SQL*Loader-100: Syntax error on command-line
but the actual file which exists is file1.par Is it not recognising $test.par
Thanks
Still I'm getting the same error
Are you running this from cron perhaps ?
If you are, please specify full path to par file
or cd into DIR where the par file is and execute sqlldr.
I'm running by executing a shell script, given absolute path same error.
I ran in unix prompt sqlldr by giving just the name of the par file without path(ctl, par all in the same directory) it works.
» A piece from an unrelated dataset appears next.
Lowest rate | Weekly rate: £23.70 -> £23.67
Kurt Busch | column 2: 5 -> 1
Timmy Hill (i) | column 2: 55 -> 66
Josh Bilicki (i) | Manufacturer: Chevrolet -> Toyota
It did not work when executing in the shell script.
Thanks
So you are saying :
You run sqlldr from command line with file1.par as parameter and it works ?
But after you put it in a shell script, you are getting error above ?
If above is true please :
Put set -x as second line of the script.
Put exec 2>>/path/to/log.log as next line
Also you might want to put some echo $test aswell.
Run the script and post the output of script and log.log here.
Regards
Peasant.
I'm using the below command but .txt is appended to the beginning of the file names not in the end. how to display it like filename.txt?
for test in `cat files.lst`; do echo $test".txt"; done
.txtrce
.txt
.txtge
.txttion
.txt
.txtheist
.txtave
.txt_tion
Thanks
Since i don't know the content of files.lst, i can only guess.
Try this :
for i in $(awk ' { print $1".txt" } ' files.lst)
do
echo $i
done
Please check that files.lst is in unix file format.
Also, i guess you solved the sqlldr issue?
You should open new thread for new problems.
Regards
Peasant.